*Work task*
Go to the line holding "niezależnie od jej" in the entries below and write out exactly every line down to and including the line holding "godini - 08.12.2025.".

[Saved entries]
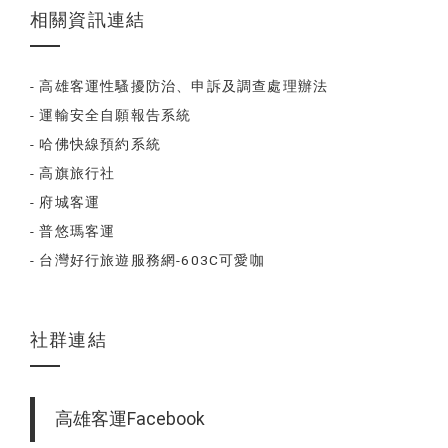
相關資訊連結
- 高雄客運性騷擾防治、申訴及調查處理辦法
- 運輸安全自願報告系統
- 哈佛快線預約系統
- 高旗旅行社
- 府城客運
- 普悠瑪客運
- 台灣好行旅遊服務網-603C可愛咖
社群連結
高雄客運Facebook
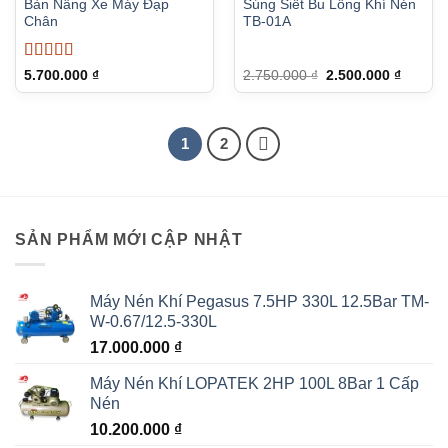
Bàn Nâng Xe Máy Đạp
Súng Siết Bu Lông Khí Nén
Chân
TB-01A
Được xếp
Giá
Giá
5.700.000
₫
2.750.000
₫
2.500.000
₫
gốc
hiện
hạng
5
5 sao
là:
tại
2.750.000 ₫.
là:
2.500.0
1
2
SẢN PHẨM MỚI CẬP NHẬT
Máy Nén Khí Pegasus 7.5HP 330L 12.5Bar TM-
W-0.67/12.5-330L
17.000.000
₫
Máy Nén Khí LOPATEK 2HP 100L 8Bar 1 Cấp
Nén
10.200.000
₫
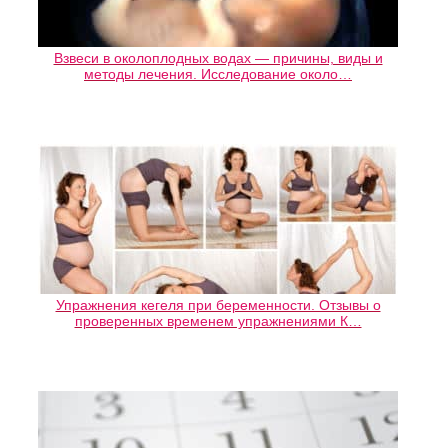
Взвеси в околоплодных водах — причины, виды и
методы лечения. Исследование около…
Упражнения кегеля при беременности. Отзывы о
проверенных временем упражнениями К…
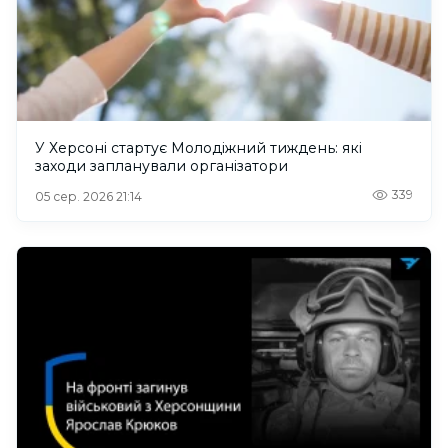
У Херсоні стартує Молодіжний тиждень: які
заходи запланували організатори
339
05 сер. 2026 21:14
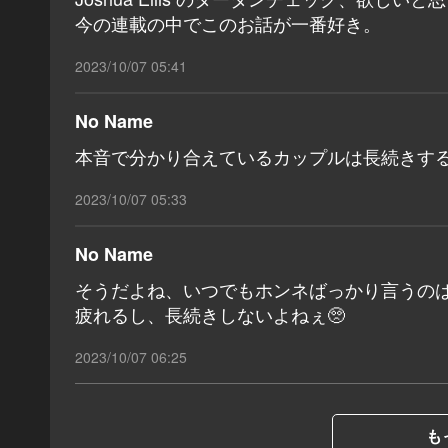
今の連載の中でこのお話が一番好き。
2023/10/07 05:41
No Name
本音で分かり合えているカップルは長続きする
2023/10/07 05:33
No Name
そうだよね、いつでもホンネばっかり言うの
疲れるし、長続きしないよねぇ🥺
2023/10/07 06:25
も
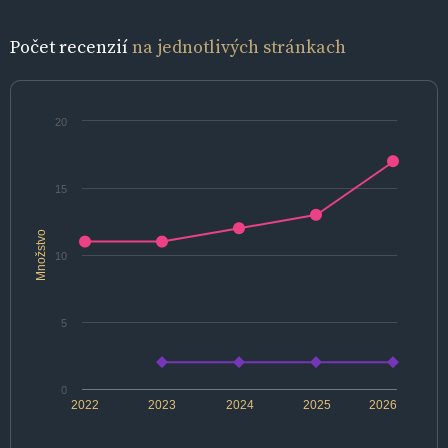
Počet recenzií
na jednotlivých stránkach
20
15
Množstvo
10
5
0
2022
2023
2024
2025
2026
==
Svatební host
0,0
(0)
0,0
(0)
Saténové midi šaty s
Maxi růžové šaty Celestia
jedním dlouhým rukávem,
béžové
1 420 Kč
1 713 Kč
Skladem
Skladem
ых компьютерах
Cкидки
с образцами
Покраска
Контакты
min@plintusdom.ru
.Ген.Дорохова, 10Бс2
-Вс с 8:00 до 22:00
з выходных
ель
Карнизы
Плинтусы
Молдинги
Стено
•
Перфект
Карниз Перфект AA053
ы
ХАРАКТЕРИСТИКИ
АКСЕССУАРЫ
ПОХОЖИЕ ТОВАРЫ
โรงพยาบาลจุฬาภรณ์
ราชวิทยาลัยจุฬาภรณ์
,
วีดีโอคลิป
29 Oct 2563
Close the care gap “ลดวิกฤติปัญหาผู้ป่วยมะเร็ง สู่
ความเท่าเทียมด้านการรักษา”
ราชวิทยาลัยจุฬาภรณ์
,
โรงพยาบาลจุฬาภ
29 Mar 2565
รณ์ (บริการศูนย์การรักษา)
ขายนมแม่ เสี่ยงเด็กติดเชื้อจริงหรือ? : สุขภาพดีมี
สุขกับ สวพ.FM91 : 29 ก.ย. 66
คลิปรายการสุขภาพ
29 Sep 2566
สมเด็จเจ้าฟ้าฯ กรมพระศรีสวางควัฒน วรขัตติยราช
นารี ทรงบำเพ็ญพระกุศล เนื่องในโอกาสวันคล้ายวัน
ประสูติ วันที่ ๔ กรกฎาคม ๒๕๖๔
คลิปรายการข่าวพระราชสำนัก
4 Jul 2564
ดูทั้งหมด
--
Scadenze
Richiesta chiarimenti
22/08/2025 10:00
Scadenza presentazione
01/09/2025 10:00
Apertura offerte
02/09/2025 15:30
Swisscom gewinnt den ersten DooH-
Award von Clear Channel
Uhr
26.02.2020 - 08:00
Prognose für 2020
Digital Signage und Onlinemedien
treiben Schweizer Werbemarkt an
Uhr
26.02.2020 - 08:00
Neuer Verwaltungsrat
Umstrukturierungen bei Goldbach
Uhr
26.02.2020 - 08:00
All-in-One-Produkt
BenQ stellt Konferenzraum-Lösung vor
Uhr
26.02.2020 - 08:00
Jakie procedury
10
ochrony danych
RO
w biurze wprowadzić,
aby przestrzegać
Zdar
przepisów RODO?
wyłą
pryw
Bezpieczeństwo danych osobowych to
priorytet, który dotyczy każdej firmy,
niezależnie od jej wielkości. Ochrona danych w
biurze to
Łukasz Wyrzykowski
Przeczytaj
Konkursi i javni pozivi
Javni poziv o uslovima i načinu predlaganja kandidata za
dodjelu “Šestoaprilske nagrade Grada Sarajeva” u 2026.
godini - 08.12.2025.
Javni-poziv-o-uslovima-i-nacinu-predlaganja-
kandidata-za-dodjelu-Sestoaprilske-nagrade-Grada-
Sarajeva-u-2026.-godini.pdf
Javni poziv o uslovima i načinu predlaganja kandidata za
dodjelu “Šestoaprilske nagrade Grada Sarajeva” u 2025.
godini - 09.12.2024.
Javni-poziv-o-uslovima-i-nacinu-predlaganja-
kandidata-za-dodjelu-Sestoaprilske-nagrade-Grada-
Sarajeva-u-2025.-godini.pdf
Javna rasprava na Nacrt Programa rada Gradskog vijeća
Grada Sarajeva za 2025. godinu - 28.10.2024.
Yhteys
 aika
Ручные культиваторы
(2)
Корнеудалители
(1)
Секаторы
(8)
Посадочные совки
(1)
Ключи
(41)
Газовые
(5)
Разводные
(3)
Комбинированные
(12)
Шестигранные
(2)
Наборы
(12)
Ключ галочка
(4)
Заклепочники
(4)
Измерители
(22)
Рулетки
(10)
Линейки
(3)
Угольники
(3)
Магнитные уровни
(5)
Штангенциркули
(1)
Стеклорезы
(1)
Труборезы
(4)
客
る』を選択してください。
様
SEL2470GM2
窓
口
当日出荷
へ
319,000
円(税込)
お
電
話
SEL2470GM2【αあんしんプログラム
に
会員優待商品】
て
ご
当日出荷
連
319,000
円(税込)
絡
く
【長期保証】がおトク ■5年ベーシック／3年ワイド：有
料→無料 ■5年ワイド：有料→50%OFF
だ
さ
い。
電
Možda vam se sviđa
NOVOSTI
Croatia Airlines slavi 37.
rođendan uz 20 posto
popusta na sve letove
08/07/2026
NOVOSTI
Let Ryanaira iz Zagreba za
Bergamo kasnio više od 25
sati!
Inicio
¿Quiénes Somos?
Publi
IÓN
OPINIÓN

*Response*
niezależnie od jej wielkości. Ochrona danych w
biurze to
Łukasz Wyrzykowski
Przeczytaj
Konkursi i javni pozivi
Javni poziv o uslovima i načinu predlaganja kandidata za
dodjelu “Šestoaprilske nagrade Grada Sarajeva” u 2026.
godini - 08.12.2025.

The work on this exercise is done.